Johan, interestingly enough, seems to be much the same person as before as well. Nothing’s changed, in particular, about either one of them. He even says that he loves her as much as ever (not long after telling her that he’s wanted to leave her for four years), maybe even more than he loves Paula. He still tells her that he knows what she’s thinking as much as he ever has. For the second episode in a row, he says something outlandish and offensive but then walks it back, ruefully mumbling that he doesn’t believe what he’s saying. Even the fact that he’s having an affair is not news to us; it was painfully clear in the last episode, when he picked up the phone to call someone but then set it down again, deciding to let those chips fall where they would. What’s new is his fierceness. In “Innocence and Panic,” he phrases his complaints with a wry, put-on world-weariness. In “The Art of Sweeping Things Under the Rug,” he veers from melancholy to absurdity. In “Paula,” he has fangs. What his affair comes down to, as much as anything else, is how bored he is with his wife and children. He is sick to death of “Christmas, Easter, birthdays, name days,” etc. He frequently sneers at what their parents, their friends will say; these considerations are presumably beneath his concern, although he is, pointedly, not the person who will need to take the questions. He cannot stand doing the same things over and over again, he says. But just last episode, he refused to go to a new place with his wife on an exciting vacation, and even the imposition of her driving to work with him rather than separately annoyed him. It’s not the routines of his life that sicken him, but how bored he is. It’s why he is hellbent on doing something self-destructive and delicious with a woman barely more than a child, why he does not care that he is behaving badly, abandoning not merely his wife but his children as well. He knows perfectly well that what he is doing is, from virtually any standard of morality, wrong; he also doesn’t want to care. Indulging himself in some midlife masturbation is the only thing that matters to him, and where he has been merely tiresome before, he becomes disgusting now. (Watching bourgeois marriages fall apart is my absolute viewing sweet spot, but reactions like that one always make me wonder how secretly prudish I am. Yet “Paula” presents one villain, one victim, and no heroes. Marianne doesn’t deserve what’s happening to her simply because she was clueless.)
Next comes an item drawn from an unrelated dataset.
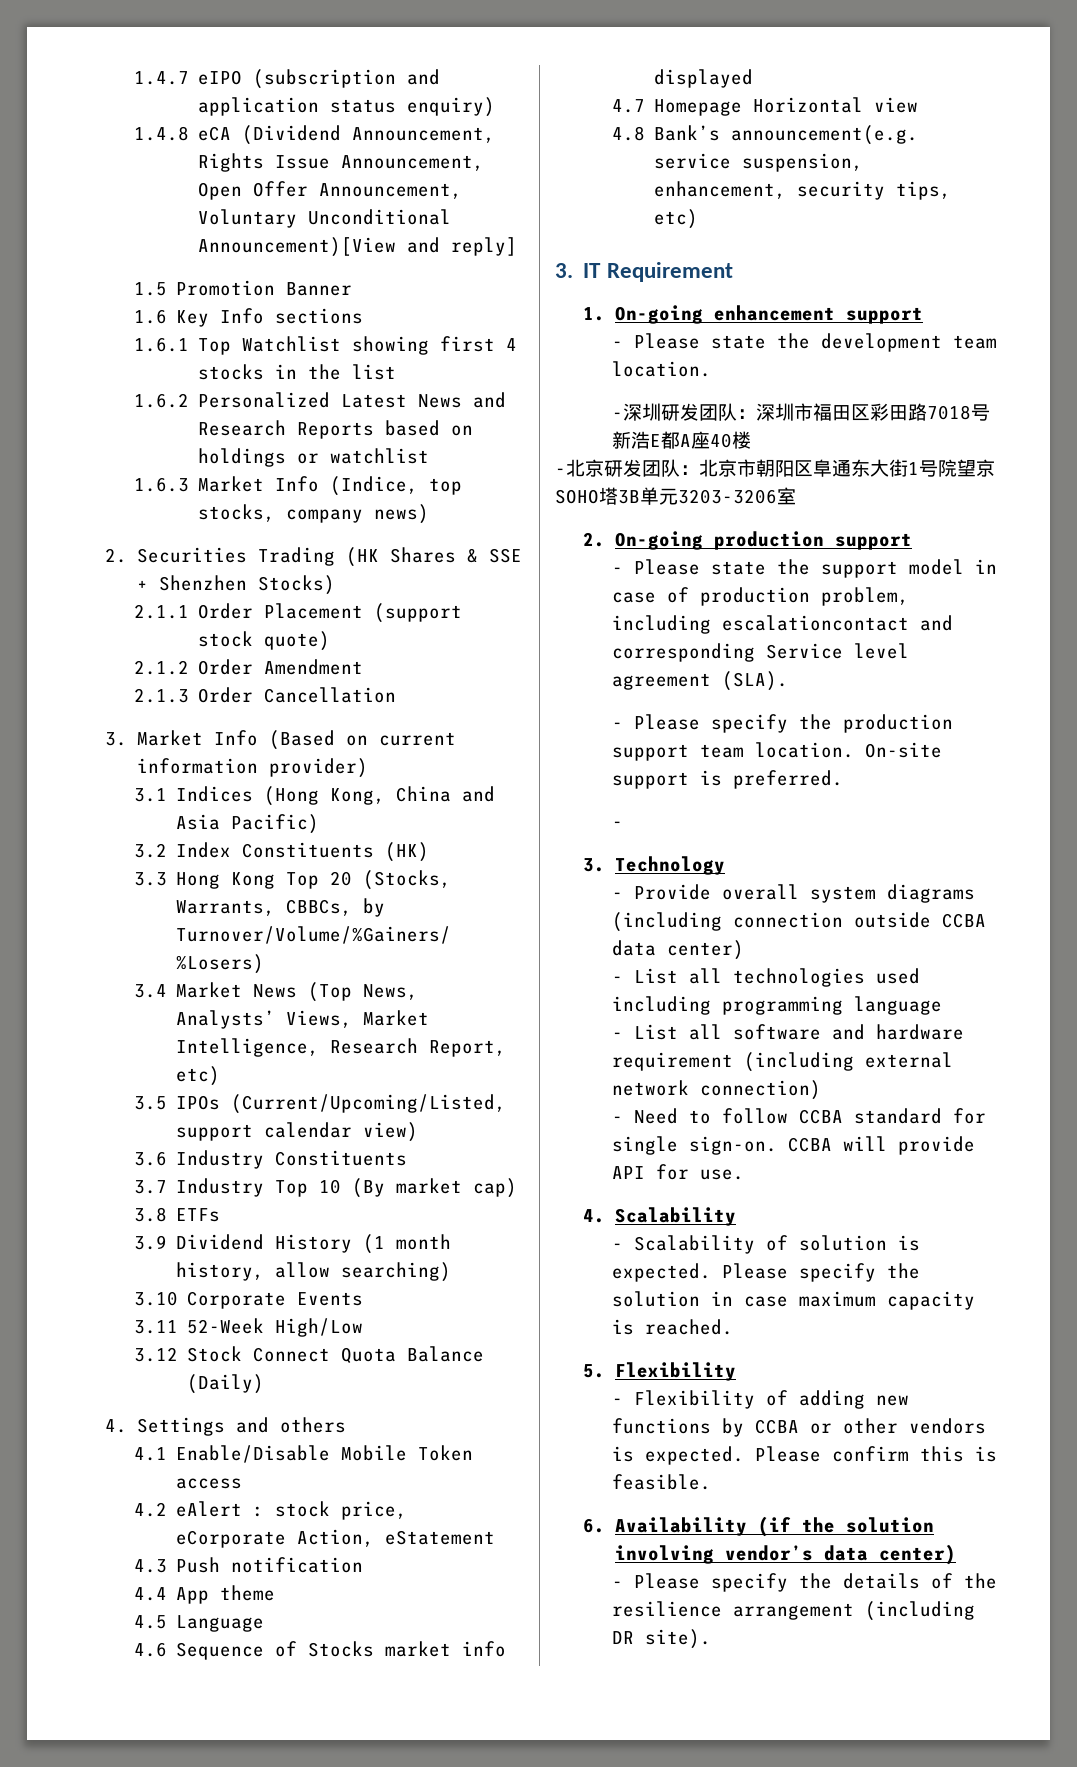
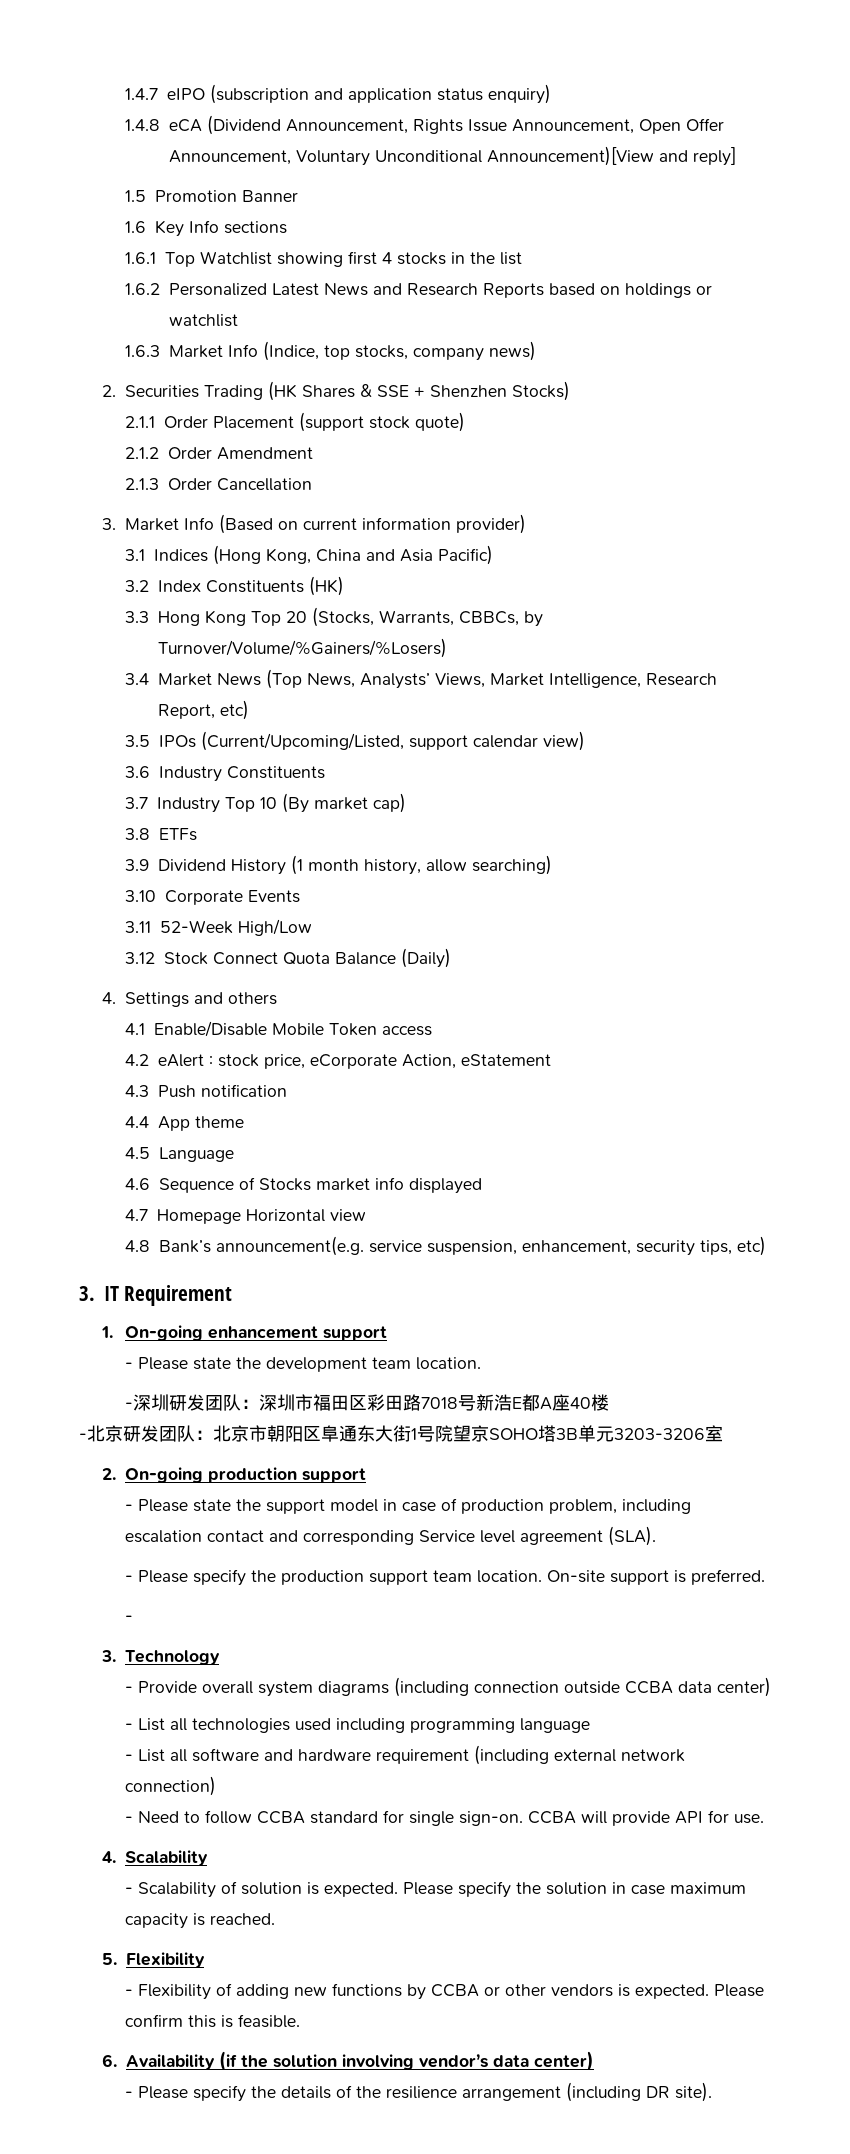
[721,615,909,631] escalationcontact -> [124,1530,264,1543] escalation contact

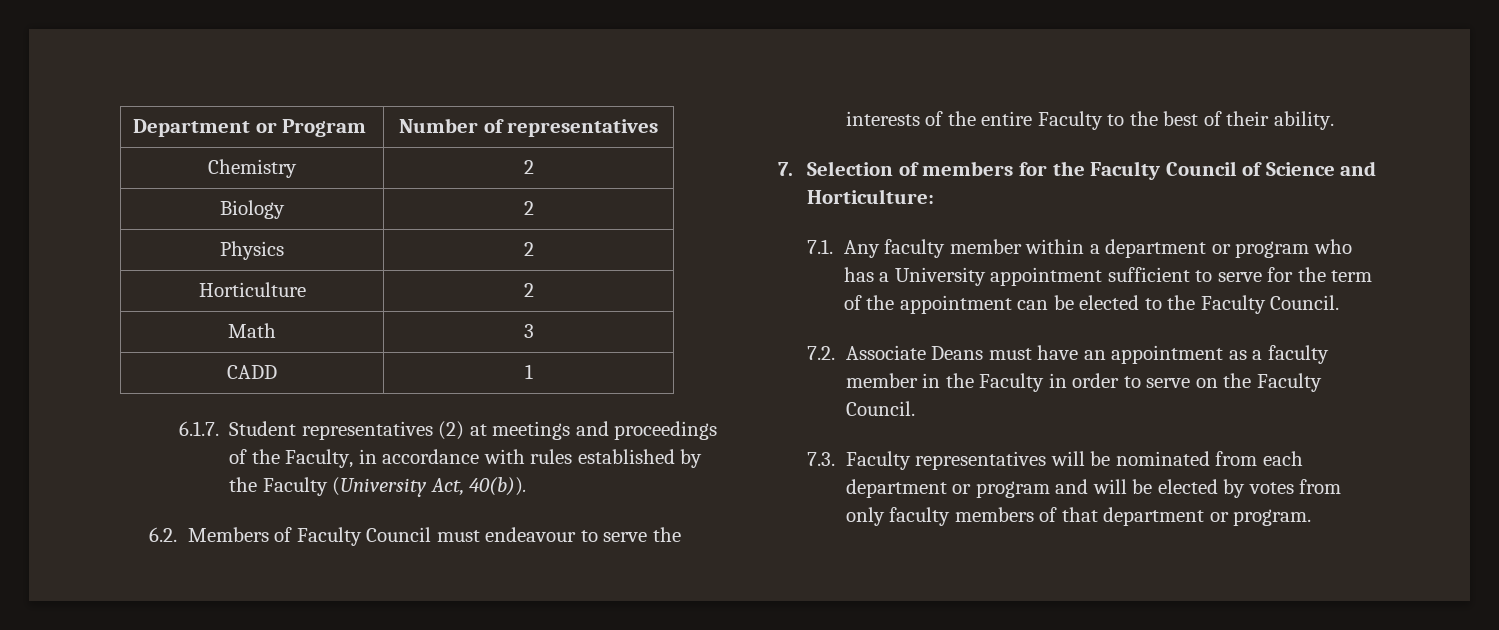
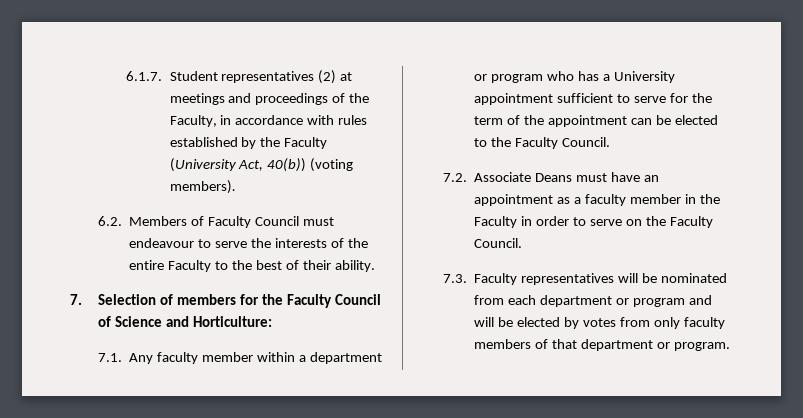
[133,119,367,137] [398,118,659,137] [208,159,297,178] [523,160,534,174] [220,200,285,219] [523,201,534,215] [220,241,284,260] [523,242,534,256] [198,282,306,297] [523,283,534,297] [228,323,276,338] [523,324,534,338] [227,365,277,379] [524,364,533,379] Department or Program | Number of representatives // Chemistry | 2 // Biology | 2 // Physics | 2 // Horticulture | 2 // Math | 3 // CADD | 1 // -> (126, 76) none
[469,477,528,496] 40(b)). -> [267,158,354,172] [169,180,236,194] 40(b)) (voting members).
Before Midnight, which is the only other movie I can think of which has a scene anything like this episode of Scenes from a Marriage, explodes off the screen because we have spent hours and years with Jesse and Celine before they finally bring all of those hours and years to bear in a little hotel room in Greece. They met in Vienna, renewed themselves in Paris, and stayed there for the next decade or so before taking this vacation. What Before Midnight knows, and perhaps might even have learned cinematically, if not in literal practice, from Scenes from a Marriage, is that it is much easier for a couple to start fighting once they’ve left the confines of their home. This episode takes place not in the comfortable house in town, but in their vacation cottage by the water. In this different yet familiar place, different things can happen to people who, just a day before, were much more familiar with each other than they are now.